> Instructions to follow
Please format the transcribed text from all of the items below as a JSON list of strings, with one string per line and blank lines left out. Leave the picture markers out.

[Transcribed page contents]
——
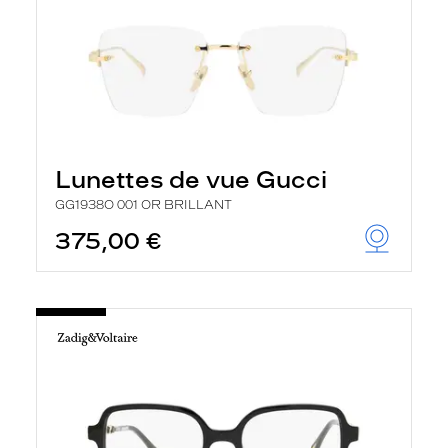
Lunettes de vue Gucci
GG1938O 001 OR BRILLANT
375,00 €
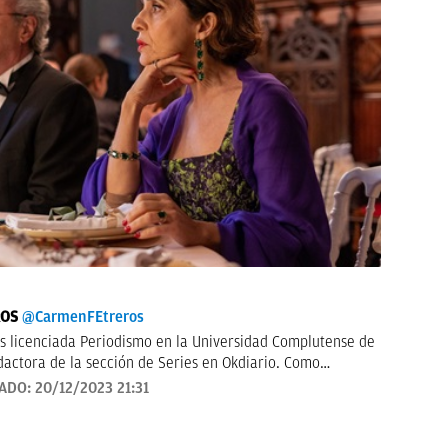
ROS
@CarmenFEtreros
 licenciada Periodismo en la Universidad Complutense de
dactora de la sección de Series en Okdiario. Como
n numerosos medios de comunicación como el diario ABC,
ZADO:
20/12/2023 21:31
 Gaceta Complutense. Ha trabajado también en el sector
rrectora y editora. Autora de las novelas gráficas de la
scritor en Madrid' y 'Emilia, de la oscuridad a la luz'.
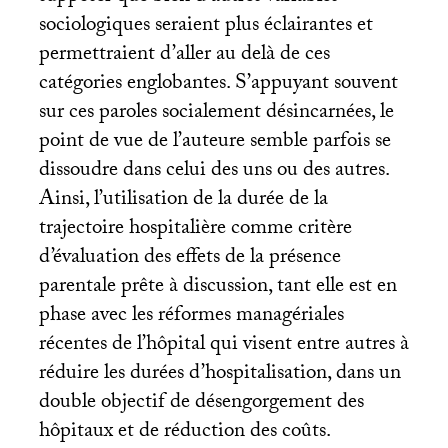
sociologiques seraient plus éclairantes et
permettraient d’aller au delà de ces
catégories englobantes. S’appuyant souvent
sur ces paroles socialement désincarnées, le
point de vue de l’auteure semble parfois se
dissoudre dans celui des uns ou des autres.
Ainsi, l’utilisation de la durée de la
trajectoire hospitalière comme critère
d’évaluation des effets de la présence
parentale prête à discussion, tant elle est en
phase avec les réformes managériales
récentes de l’hôpital qui visent entre autres à
réduire les durées d’hospitalisation, dans un
double objectif de désengorgement des
hôpitaux et de réduction des coûts.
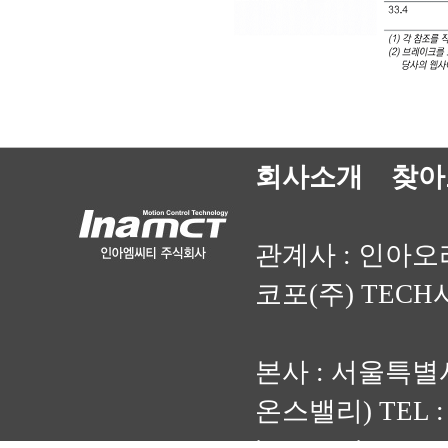
회사소개
찾아
관계사 :
인아오
코포(주) TEC
본사 : 서울특별시
온스밸리) TEL : (0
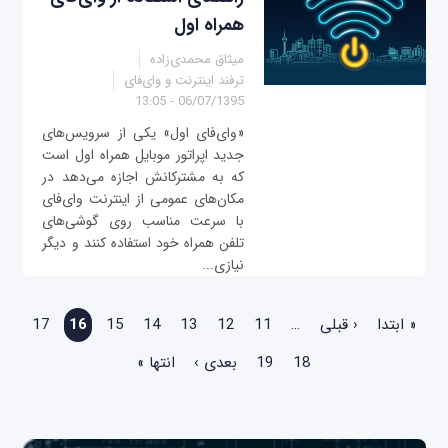
همراه اول
میثاق محمدی‌زاده
ترفند اینترنت و وای‌فای
06/07/1395 - 13:05
«وای‌فای اول» یکی از سرویس‌های
جدید اپراتور موبایل همراه اول است
که به مشترکانش اجازه می‌دهد در
مکان‌های عمومی از اینترنت وای‌فای
با سرعت مناسب روی گوشی‌های
تلفن همراه خود استفاده کنند و دیگر
نیازی...
صفحه‌ها
« ابتدا
‹ قبلی
…
11
12
13
14
15
16
17
18
19
بعدی ›
انتها »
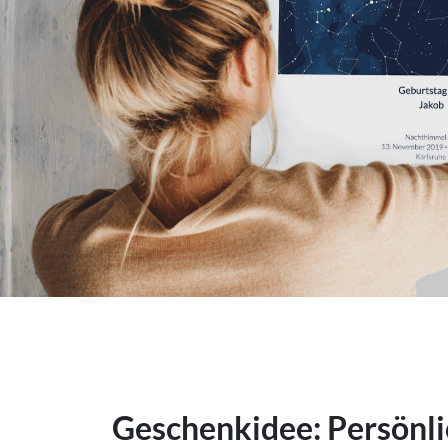
Geschenkidee: Persönli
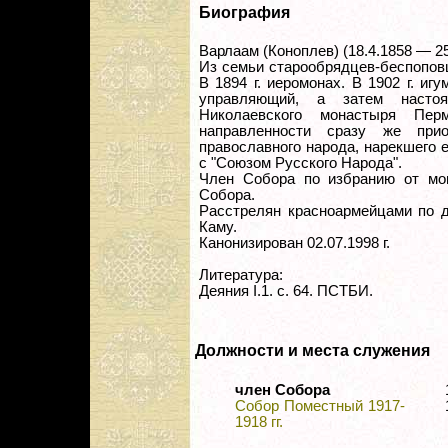
Биография
Варлаам (Коноплев) (18.4.1858 — 25
Из семьи старообрядцев-беспоповц
В 1894 г. иеромонах. В 1902 г. игу
управляющий, а затем настоя
Николаевского монастыря Пер
направленности сразу же при
православного народа, нарекшего 
с "Союзом Русского Народа".
Член Собора по избранию от мо
Собора.
Расстрелян красноармейцами по д
Каму.
Канонизирован 02.07.1998 г.
Литература:
Деяния I.1. с. 64. ПСТБИ.
Должности и места служения
член Собора
Собор Поместный 1917-
1918 гг.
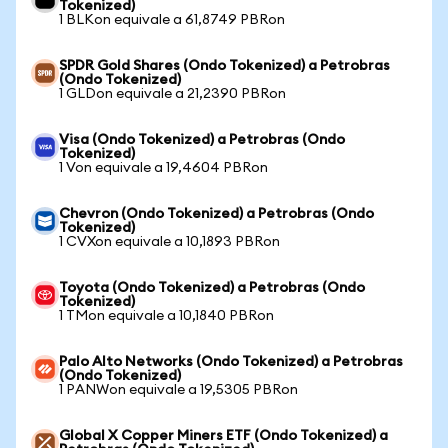
Tokenized)
1 BLKon equivale a 61,8749 PBRon
SPDR Gold Shares (Ondo Tokenized) a Petrobras
(Ondo Tokenized)
1 GLDon equivale a 21,2390 PBRon
Visa (Ondo Tokenized) a Petrobras (Ondo
Tokenized)
1 Von equivale a 19,4604 PBRon
Chevron (Ondo Tokenized) a Petrobras (Ondo
Tokenized)
1 CVXon equivale a 10,1893 PBRon
Toyota (Ondo Tokenized) a Petrobras (Ondo
Tokenized)
1 TMon equivale a 10,1840 PBRon
Palo Alto Networks (Ondo Tokenized) a Petrobras
(Ondo Tokenized)
1 PANWon equivale a 19,5305 PBRon
Global X Copper Miners ETF (Ondo Tokenized) a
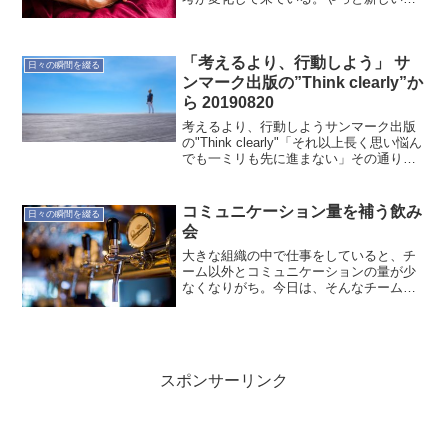
とへの準備が整い始めている感じ。もっ
とこの感覚を磨こう。ということで今日
は禁酒。
「考えるより、行動しよう」 サ
日々の瞬間を綴る
ンマーク出版の”Think clearly”か
ら 20190820
考えるより、行動しようサンマーク出版
の"Think clearly"「それ以上長く思い悩ん
でも一ミリも先に進まない」その通り
だ！と思う。動かないと！
コミュニケーション量を補う飲み
日々の瞬間を綴る
会
大きな組織の中で仕事をしていると、チ
ーム以外とコミュニケーションの量が少
なくなりがち。今日は、そんなチーム間
での飲み会。いろいろ思う方向ありなの
で、それに応えられるようにしていきた
い。有意義な飲み会でした！
スポンサーリンク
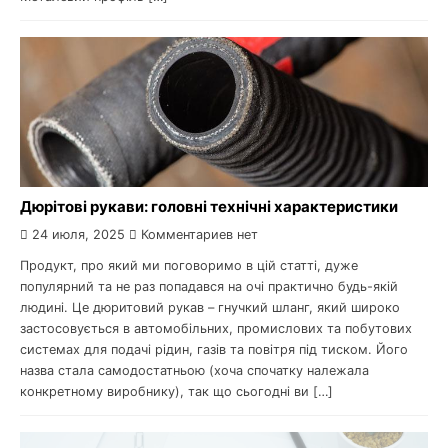
Дюрітові рукави: головні технічні характеристики
24 июля, 2025
Комментариев нет
Продукт, про який ми поговоримо в цій статті, дуже
популярний та не раз попадався на очі практично будь-якій
людині. Це дюритовий рукав – гнучкий шланг, який широко
застосовується в автомобільних, промислових та побутових
системах для подачі рідин, газів та повітря під тиском. Його
назва стала самодостатньою (хоча спочатку належала
конкретному виробнику), так що сьогодні ви […]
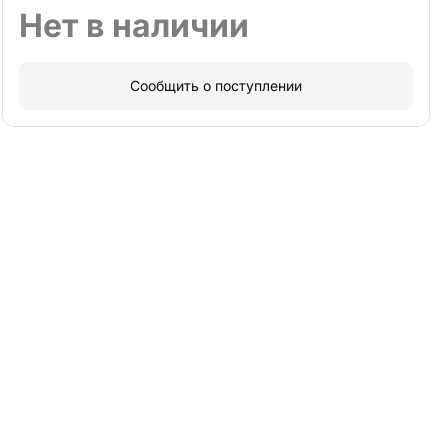
Нет в наличии
Сообщить о поступлении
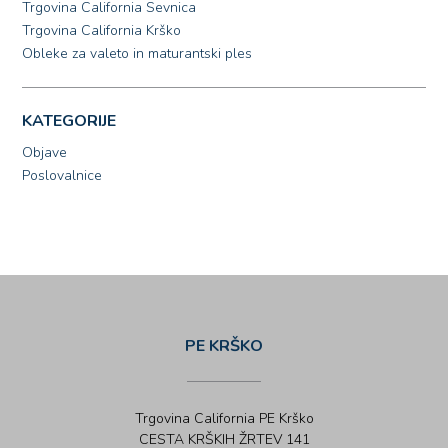
Trgovina California Sevnica
Trgovina California Krško
Obleke za valeto in maturantski ples
KATEGORIJE
Objave
Poslovalnice
PE KRŠKO
Trgovina California PE Krško
CESTA KRŠKIH ŽRTEV 141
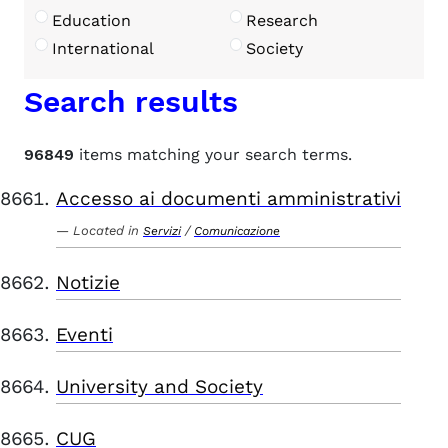
Education
Research
International
Society
Search results
96849
items matching your search terms.
Accesso ai documenti amministrativi
Located in
/
Servizi
Comunicazione
Notizie
Eventi
University and Society
CUG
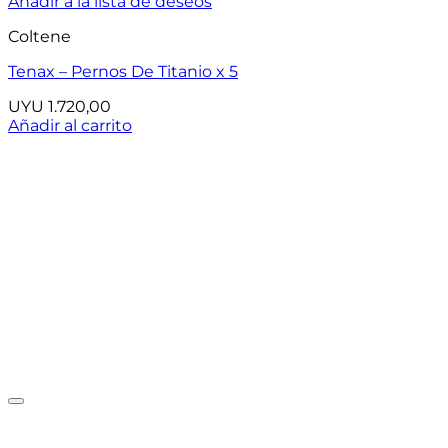
Añadir a la lista de deseos
Coltene
Tenax – Pernos De Titanio x 5
UYU
1.720,00
Añadir al carrito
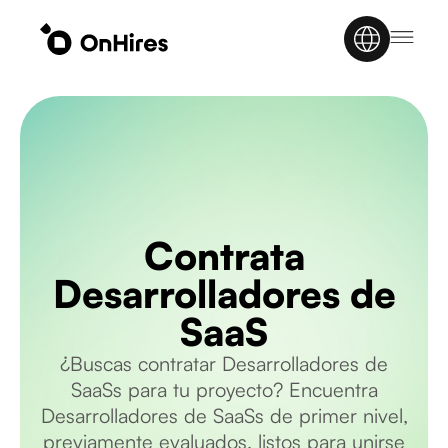
Contrata
Desarrolladores de
SaaS
¿Buscas contratar Desarrolladores de
SaaSs para tu proyecto? Encuentra
Desarrolladores de SaaSs de primer nivel,
previamente evaluados, listos para unirse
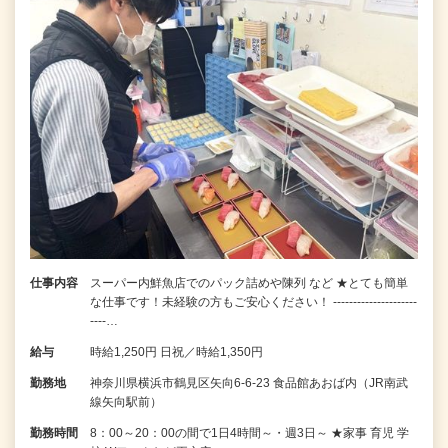
仕事内容
スーパー内鮮魚店でのパック詰めや陳列 など ★とても簡単
な仕事です！未経験の方もご安心ください！ ---------------------
----…
給与
時給1,250円 日祝／時給1,350円
勤務地
神奈川県横浜市鶴見区矢向6-6-23 食品館あおば内（JR南武
線矢向駅前）
勤務時間
8：00～20：00の間で1日4時間～・週3日～ ★家事 育児 学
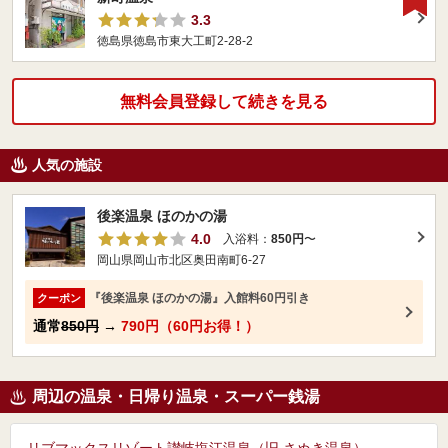
3.3
徳島県徳島市東大工町2-28-2
無料会員登録して続きを見る
人気の施設
後楽温泉 ほのかの湯
4.0
入浴料：
850円
〜
岡山県岡山市北区奥田南町6-27
『後楽温泉 ほのかの湯』入館料60円引き
クーポン
通常
850円
→
790円（60円お得！）
周辺の温泉・日帰り温泉・スーパー銭湯
リブマックスリゾート讃岐塩江温泉（旧 さぬき温泉）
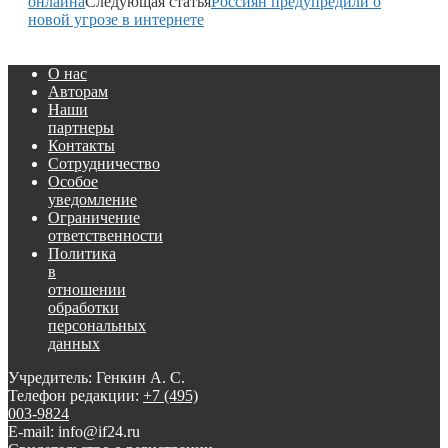
онлайна
Следующая статья
Россиян предупредили о
новой угрозе в интернете
О нас
Авторам
Наши
партнеры
Контакты
Сотрудничество
Особое
уведомление
Ограничение
ответственности
Политика
в
отношении
обработки
персональных
данных
Учредитель: Генкин А. С.
Телефон редакции:
+7 (495)
003-9824
E-mail: info@if24.ru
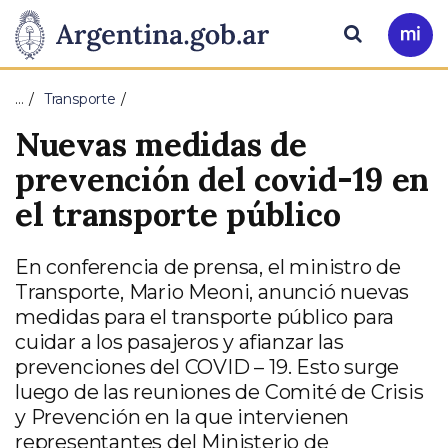
Pasar al contenido principal
Presidencia
Buscar
Ir
a
de
Mi
…
Transporte
Arg
la
Nuevas medidas de
Nación
prevención del covid-19 en
el transporte público
En conferencia de prensa, el ministro de
Transporte, Mario Meoni, anunció nuevas
medidas para el transporte público para
cuidar a los pasajeros y afianzar las
prevenciones del COVID – 19. Esto surge
luego de las reuniones de Comité de Crisis
y Prevención en la que intervienen
representantes del Ministerio de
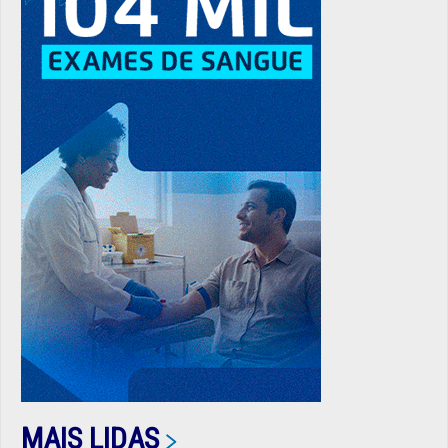
MAIS LIDAS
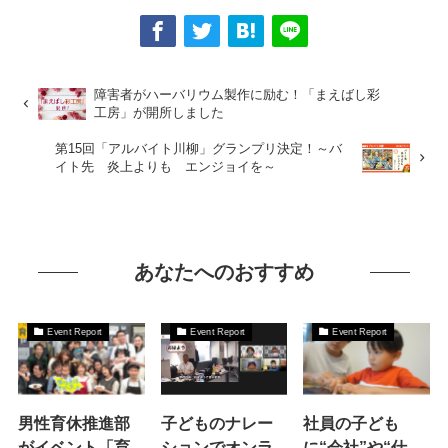
障害者がハーバリウム製作に励む！「まえばし彩
工房」が開所しました
第15回「アルバイト川柳」グランプリ決定！～バ
イト先 炎上よりも エンジョイを～
あなたへのおすすめ
Event Report
Event Report
Event Report
男性育休推進部
子どものナレー
社員の子ども
がイベント「育
ションでオンラ
に“会社”や“仕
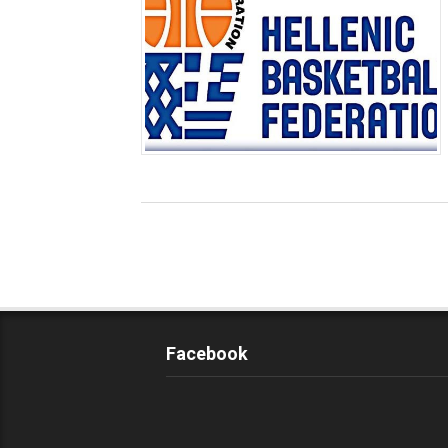
Facebook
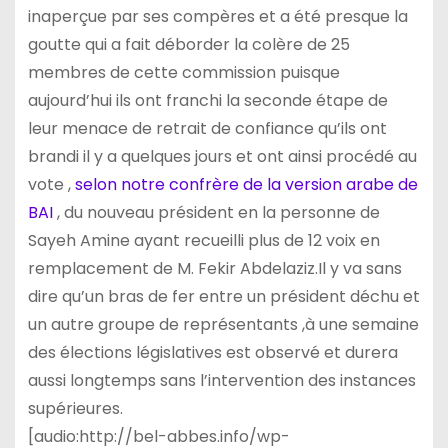
inaperçue par ses compères et a été presque la
goutte qui a fait déborder la colère de 25
membres de cette commission puisque
aujourd’hui ils ont franchi la seconde étape de
leur menace de retrait de confiance qu’ils ont
brandi il y a quelques jours et ont ainsi procédé au
vote ,
selon notre confrère de la version arabe de
BAI
, du nouveau président en la personne de
Sayeh Amine ayant recueilli plus de 12 voix en
remplacement de M. Fekir Abdelaziz.Il y va sans
dire qu’un bras de fer entre un président déchu et
un autre groupe de représentants ,à une semaine
des élections législatives est observé et durera
aussi longtemps sans l’intervention des instances
supérieures.
[audio:http://bel-abbes.info/wp-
——
> Answer to this task
[
  "Lunettes de vue Gucci",
  "GG1938O 001 OR BRILLANT",
  "375,00 €",
  "ROS",
  "@CarmenFEtreros",
  " licenciada Periodismo en la Universidad Complutense de",
  "dactora de la sección de Series en Okdiario. Como",
  "n numerosos medios de comunicación como el diario ABC,",
  "ZADO:",
  "20/12/2023 21:31",
  " Gaceta Complutense. Ha trabajado también en el sector",
  "rrectora y editora. Autora de las novelas gráficas de la",
  "scritor en Madrid' y 'Emilia, de la oscuridad a la luz'.",
  "sociologiques seraient plus éclairantes et",
  "permettraient d’aller au delà de ces",
  "catégories englobantes. S’appuyant souvent",
  "sur ces paroles socialement désincarnées, le",
  "point de vue de l’auteure semble parfois se",
  "dissoudre dans celui des uns ou des autres.",
  "Ainsi, l’utilisation de la durée de la",
  "trajectoire hospitalière comme critère",
  "d’évaluation des effets de la présence",
  "parentale prête à discussion, tant elle est en",
  "phase avec les réformes managériales",
  "récentes de l’hôpital qui visent entre autres à",
  "réduire les durées d’hospitalisation, dans un",
  "double objectif de désengorgement des",
  "hôpitaux et de réduction des coûts.",
  "회사소개",
  "찾아",
  "관계사 :",
  "인아오",
  "코포(주) TEC",
  "본사 : 서울특별시",
  "온스밸리) TEL : (0",
  "همراه اول",
  "میثاق محمدی‌زاده",
  "ترفند اینترنت و وای‌فای",
  "06/07/1395 - 13:05",
  "«وای‌فای اول» یکی از سرویس‌های",
  "جدید اپراتور موبایل همراه اول است",
  "که به مشترکانش اجازه می‌دهد در",
  "مکان‌های عمومی از اینترنت وای‌فای",
  "با سرعت مناسب روی گوشی‌های",
  "تلفن همراه خود استفاده کنند و دیگر",
  "نیازی...",
  "صفحه‌ها",
  "« ابتدا",
  "‹ قبلی",
  "…",
  "11",
  "12",
  "13",
  "14",
  "15",
  "16",
  "17",
  "18",
  "19",
  "بعدی ›",
  "انتها »",
  "Geschenkidee: Persönli",
  "Биография",
  "Варлаам (Коноплев) (18.4.1858 — 25",
  "Из семьи старообрядцев-беспоповц",
  "В 1894 г. иеромонах. В 1902 г. игу",
  "управляющий, а затем настоя",
  "Николаевского монастыря Пер",
  "направленности сразу же при",
  "православного народа, нарекшего ",
  "с \"Союзом Русского Народа\".",
  "Член Собора по избранию от мо",
  "Собора.",
  "Расстрелян красноармейцами по д",
  "Каму.",
  "Канонизирован 02.07.1998 г.",
  "Литература:",
  "Деяния I.1. с. 64. ПСТБИ.",
  "Должности и места служения",
  "член Собора",
  "Собор Поместный 1917-",
  "1918 гг.",
  "Tokenized)",
  "1 BLKon equivale a 61,8749 PBRon",
  "SPDR Gold Shares (Ondo Tokenized) a Petrobras",
  "(Ondo Tokenized)",
  "1 GLDon equivale a 21,2390 PBRon",
  "Visa (Ondo Tokenized) a Petrobras (Ondo",
  "Tokenized)",
  "1 Von equivale a 19,4604 PBRon",
  "Chevron (Ondo Tokenized) a Petrobras (Ondo",
  "Tokenized)",
  "1 CVXon equivale a 10,1893 PBRon",
  "Toyota (Ondo Tokenized) a Petrobras (Ondo",
  "Tokenized)",
  "1 TMon equivale a 10,1840 PBRon",
  "Palo Alto Networks (Ondo Tokenized) a Petrobras",
  "(Ondo Tokenized)",
  "1 PANWon equivale a 19,5305 PBRon",
  "Global X Copper Miners ETF (Ondo Tokenized) a",
  "とへの準備が整い始めている感じ。もっ",
  "とこの感覚を磨こう。ということで今日",
  "は禁酒。",
  "「考えるより、行動しよう」 サ",
  "日々の瞬間を綴る",
  "ンマーク出版の”Think clearly”か",
  "ら 20190820",
  "考えるより、行動しようサンマーク出版",
  "の\"Think clearly\"「それ以上長く思い悩ん",
  "でも一ミリも先に進まない」その通り",
  "だ！と思う。動かないと！",
  "コミュニケーション量を補う飲み",
  "日々の瞬間を綴る",
  "会",
  "大きな組織の中で仕事をしていると、チ",
  "ーム以外とコミュニケーションの量が少",
  "なくなりがち。今日は、そんなチーム間",
  "での飲み会。いろいろ思う方向ありなの",
  "で、それに応えられるようにしていきた",
  "い。有意義な飲み会でした！",
  "スポンサーリンク",
  "Дюрітові рукави: головні технічні характеристики",
  "24 июля, 2025",
  "Комментариев нет",
  "Продукт, про який ми поговоримо в цій статті, дуже",
  "популярний та не раз попадався на очі практично будь-якій",
  "людині. Це дюритовий рукав – гнучкий шланг, який широко",
  "застосовується в автомобільних, промислових та побутових",
  "системах для подачі рідин, газів та повітря під тиском. Його",
  "назва стала самодостатньою (хоча спочатку належала",
  "конкретному виробнику), так що сьогодні ви […]",
  "Нет в наличии",
  "Сообщить о поступлении",
  "Trgovina California Sevnica",
  "Trgovina California Krško",
  "Obleke za valeto in maturantski ples",
  "KATEGORIJE",
  "Objave",
  "Poslovalnice",
  "PE KRŠKO",
  "Trgovina California PE Krško",
  "CESTA KRŠKIH ŽRTEV 141",
  "Education",
  "Research",
  "International",
  "Society",
  "Search results",
  "96849",
  "items matching your search terms.",
  "Accesso ai documenti amministrativi",
  "Located in",
  "/",
  "Servizi",
  "Comunicazione",
  "Notizie",
  "Eventi",
  "University and Society",
  "CUG",
  "Añadir a la lista de deseos",
  "Coltene",
  "Tenax – Pernos De Titanio x 5",
  "UYU",
  "1.720,00",
  "Añadir al carrito",
  "Contrata",
  "Desarrolladores de",
  "SaaS",
  "¿Buscas contratar Desarrolladores de",
  "SaaSs para tu proyecto? Encuentra",
  "Desarrolladores de SaaSs de primer nivel,",
  "previamente evaluados, listos para unirse",
  "仕事内容",
  "スーパー内鮮魚店でのパック詰めや陳列 など ★とても簡単",
  "な仕事です！未経験の方もご安心ください！ ---------------------",
  "----…",
  "給与",
  "時給1,250円 日祝／時給1,350円",
  "勤務地",
  "神奈川県横浜市鶴見区矢向6-6-23 食品館あおば内（JR南武",
  "線矢向駅前）",
  "勤務時間",
  "8：00～20：00の間で1日4時間～・週3日～ ★家事 育児 学",
  "3.3",
  "徳島県徳島市東大工町2-28-2",
  "無料会員登録して続きを見る",
  "人気の施設",
  "後楽温泉 ほのかの湯",
  "4.0",
  "入浴料：",
  "850円",
  "〜",
  "岡山県岡山市北区奥田南町6-27",
  "『後楽温泉 ほのかの湯』入館料60円引き",
  "クーポン",
  "通常",
  "850円",
  "→",
  "790円（60円お得！）",
  "周辺の温泉・日帰り温泉・スーパー銭湯",
  "リブマックスリゾート讃岐塩江温泉（旧 さぬき温泉）",
  "онлайна",
  "Следующая статья",
  "Россиян предупредили о",
  "новой угрозе в интернете",
  "О нас",
  "Авторам",
  "Наши",
  "партнеры",
  "Контакты",
  "Сотрудничество",
  "Особое",
  "уведомление",
  "Ограничение",
  "ответственности",
  "Политика",
  "в",
  "отношении",
  "обработки",
  "персональных",
  "данных",
  "Учредитель: Генкин А. С.",
  "Телефон редакции:",
  "+7 (495)",
  "003-9824",
  "E-mail: info@if24.ru",
  "Pasar al contenido principal",
  "Presidencia",
  "Buscar",
  "Ir",
  "a",
  "de",
  "Mi",
  "…",
  "Transporte",
  "Arg",
  "la",
  "Nuevas medidas de",
  "Nación",
  "prevención del covid-19 en",
  "el transporte público",
  "En conferencia de prensa, el ministro de",
  "Transporte, Mario Meoni, anunció nuevas",
  "medidas para el transporte público para",
  "cuidar a los pasajeros y afianzar las",
  "prevenciones del COVID – 19. Esto surge",
  "luego de las reuniones de Comité de Crisis",
  "y Prevención en la que intervienen",
  "representantes del Ministerio de",
  "MAIS LIDAS",
  "障害者がハーバリウム製作に励む！「まえばし彩",
  "工房」が開所しました",
  "第15回「アルバイト川柳」グランプリ決定！～バ",
  "イト先 炎上よりも エンジョイを～",
  "あなたへのおすすめ",
  "Event Report",
  "Event Report",
  "Event Report",
  "男性育休推進部",
  "子どものナレー",
  "社員の子ども",
  "がイベント「育",
  "ションでオンラ",
  "に“会社”や“仕",
  "Facebook",
  "inaperçue par ses compères et a été presque la",
  "goutte qui a fait déborder la colère de 25",
  "membres de cette commission puisque",
  "aujourd’hui ils ont franchi la seconde étape de",
  "leur menace de retrait de confiance qu’ils ont",
  "brandi il y a quelques jours et ont ainsi procédé au",
  "vote ,",
  "selon notre confrère de la version arabe de",
  "BAI",
  ", du nouveau président en la personne de",
  "Sayeh Amine ayant recueilli plus de 12 voix en",
  "remplacement de M. Fekir Abdelaziz.Il y va sans",
  "dire qu’un bras de fer entre un président déchu et",
  "un autre groupe de représentants ,à une semaine",
  "des élections législatives est observé et durera",
  "aussi longtemps sans l’intervention des instances",
  "supérieures.",
  "[audio:http://bel-abbes.info/wp-"
]